**Problem statement**
Gather each line of the listing that contains the string "many", and copy those lines in their original order.

**Record set**
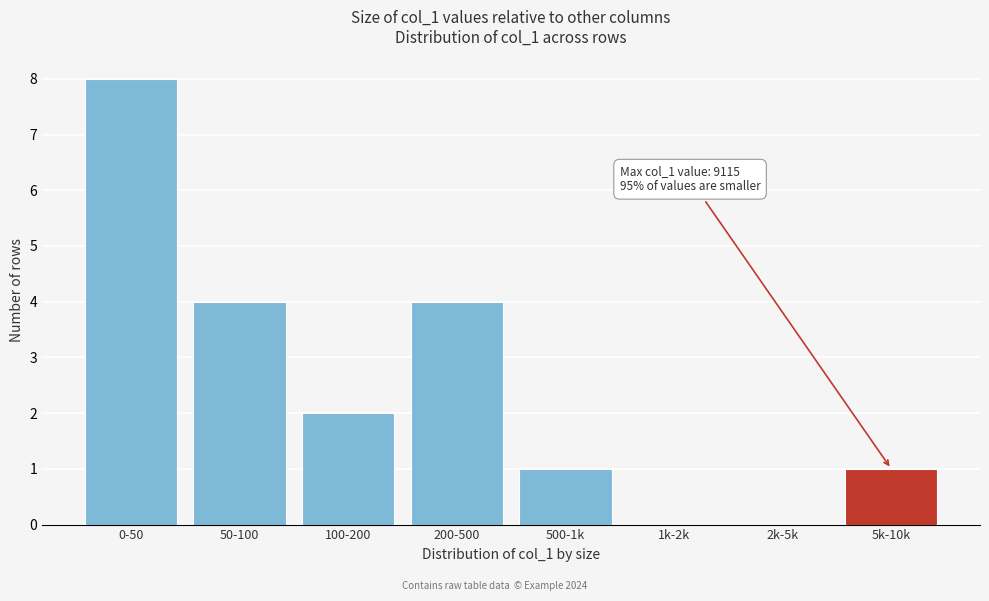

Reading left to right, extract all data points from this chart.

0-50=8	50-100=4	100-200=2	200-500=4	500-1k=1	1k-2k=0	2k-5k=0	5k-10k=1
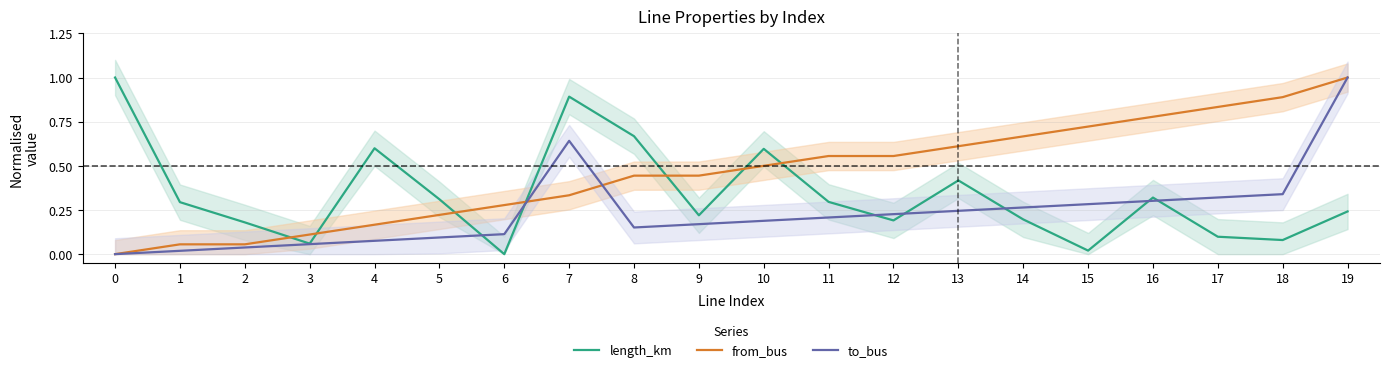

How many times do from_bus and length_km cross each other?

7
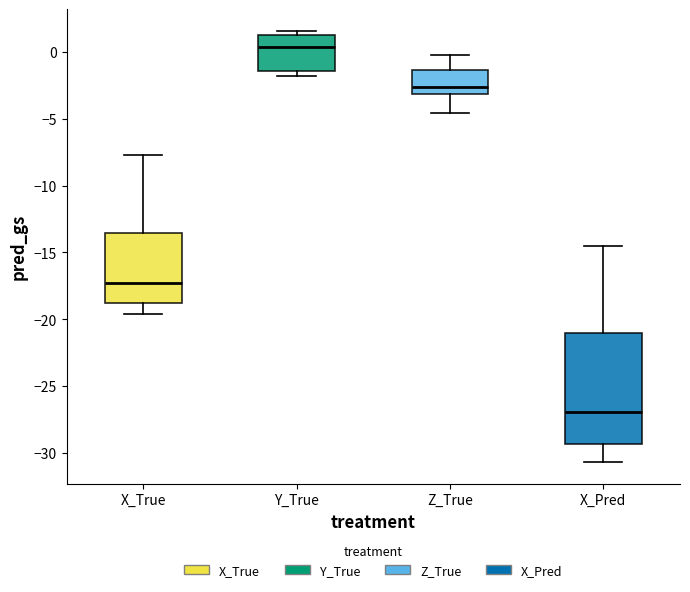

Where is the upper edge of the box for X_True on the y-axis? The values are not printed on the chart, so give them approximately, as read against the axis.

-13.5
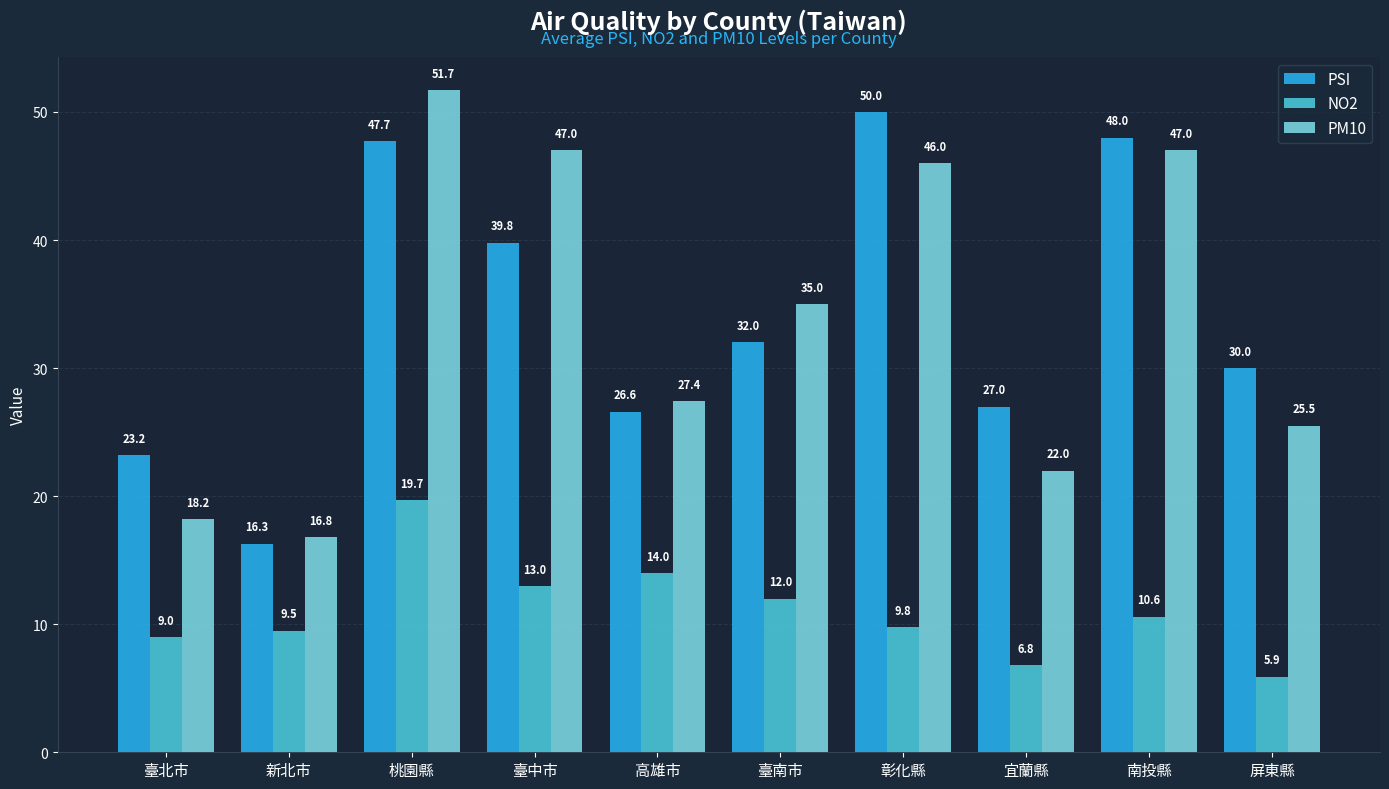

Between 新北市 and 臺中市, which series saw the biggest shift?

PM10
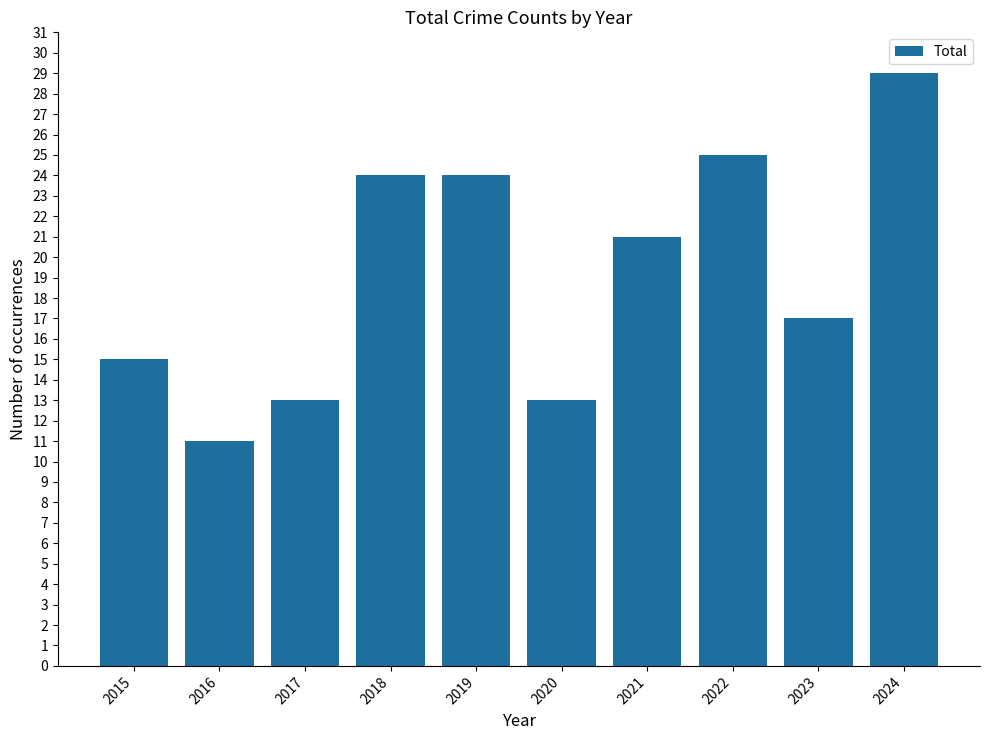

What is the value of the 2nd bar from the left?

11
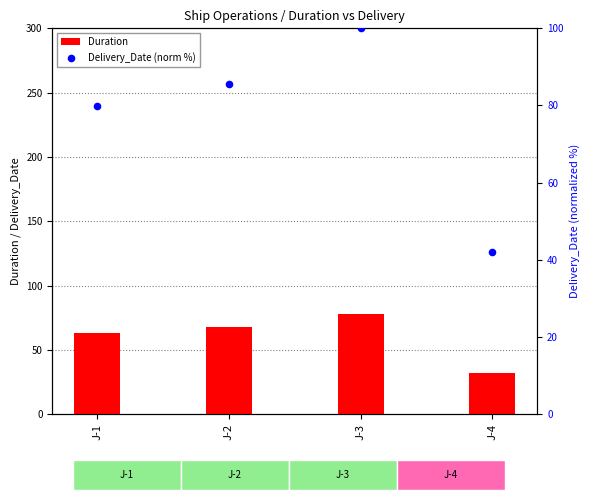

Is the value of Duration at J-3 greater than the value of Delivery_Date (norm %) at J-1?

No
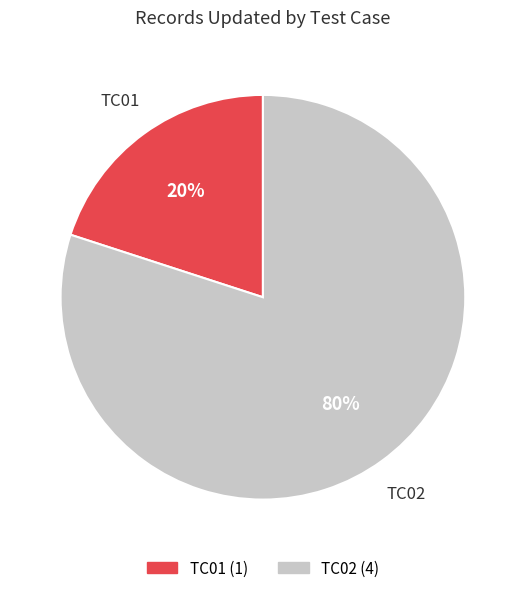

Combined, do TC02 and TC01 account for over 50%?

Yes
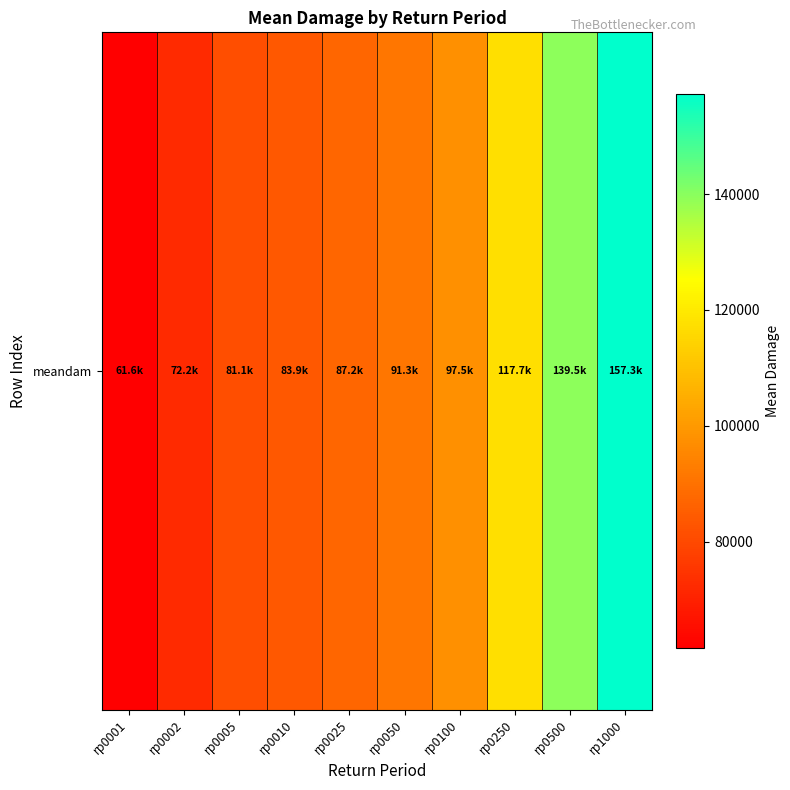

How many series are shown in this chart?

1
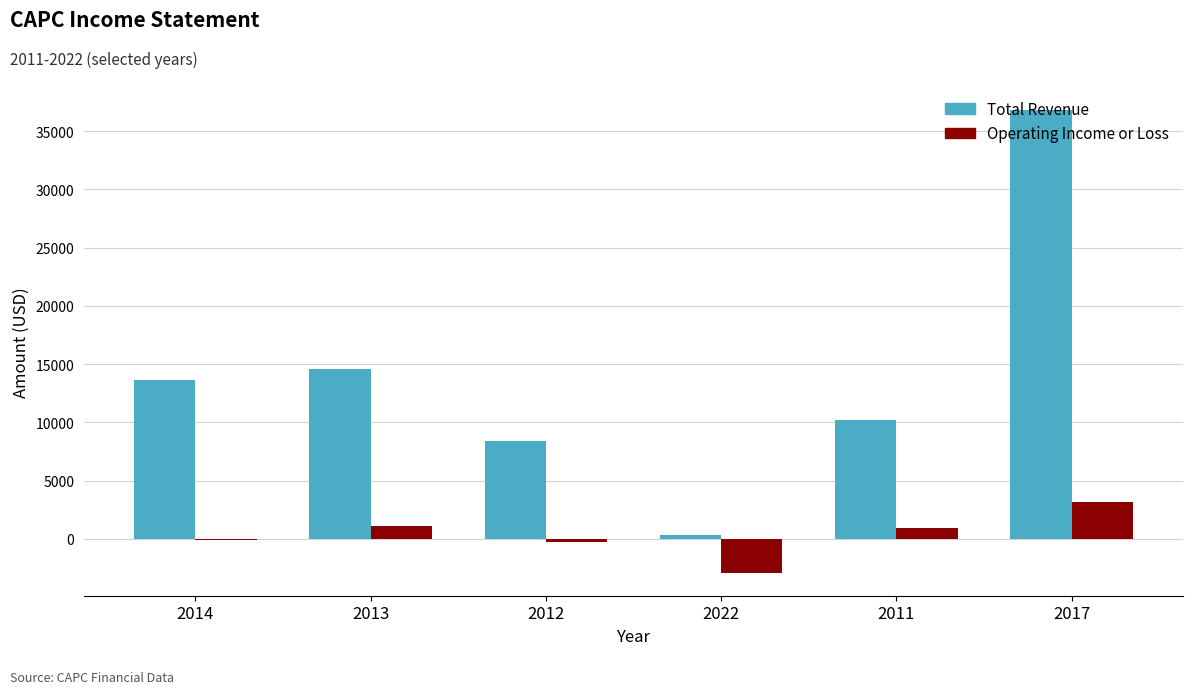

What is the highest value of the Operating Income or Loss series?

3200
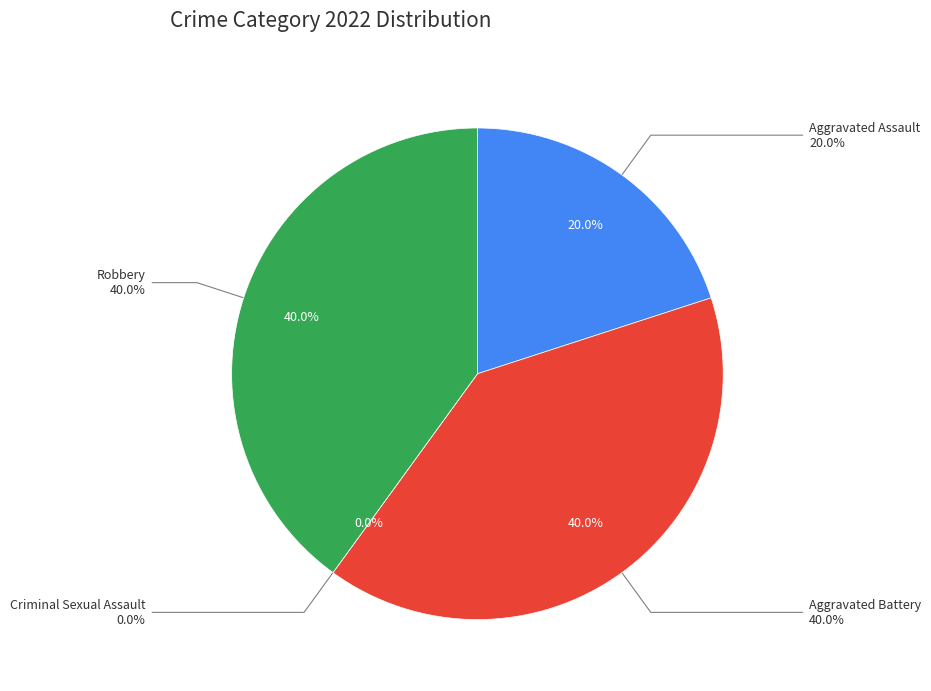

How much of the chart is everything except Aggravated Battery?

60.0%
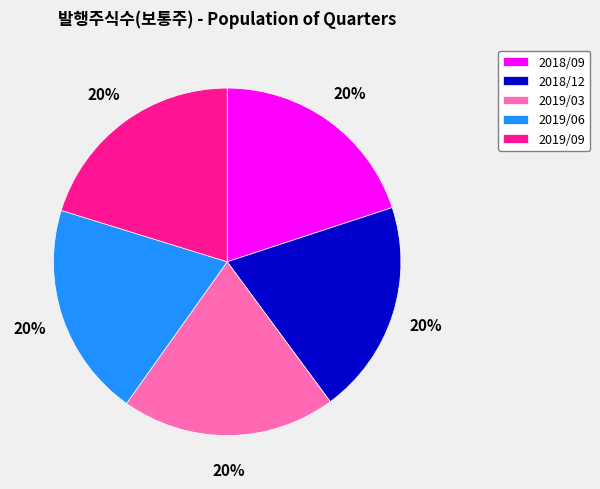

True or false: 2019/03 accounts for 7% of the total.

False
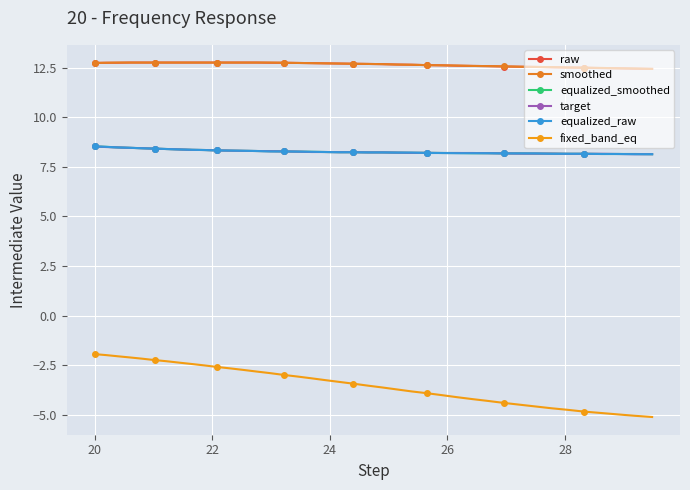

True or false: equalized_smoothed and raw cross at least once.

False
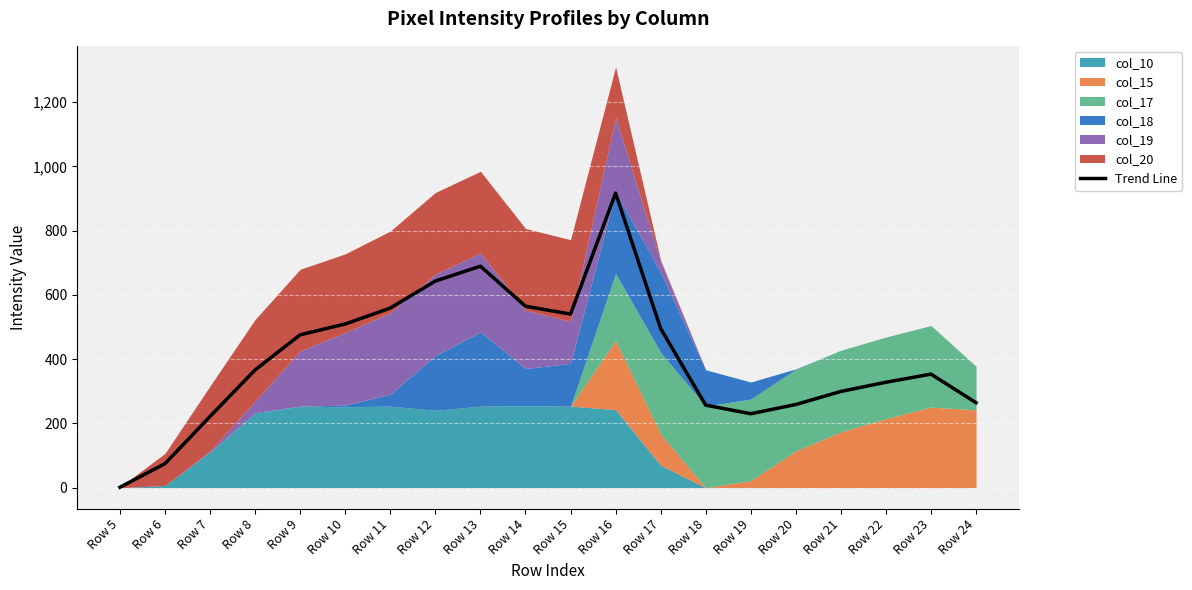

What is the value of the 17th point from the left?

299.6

**Task output**
How many times do from_bus and length_km cross each other?
How many series are shown in this chart?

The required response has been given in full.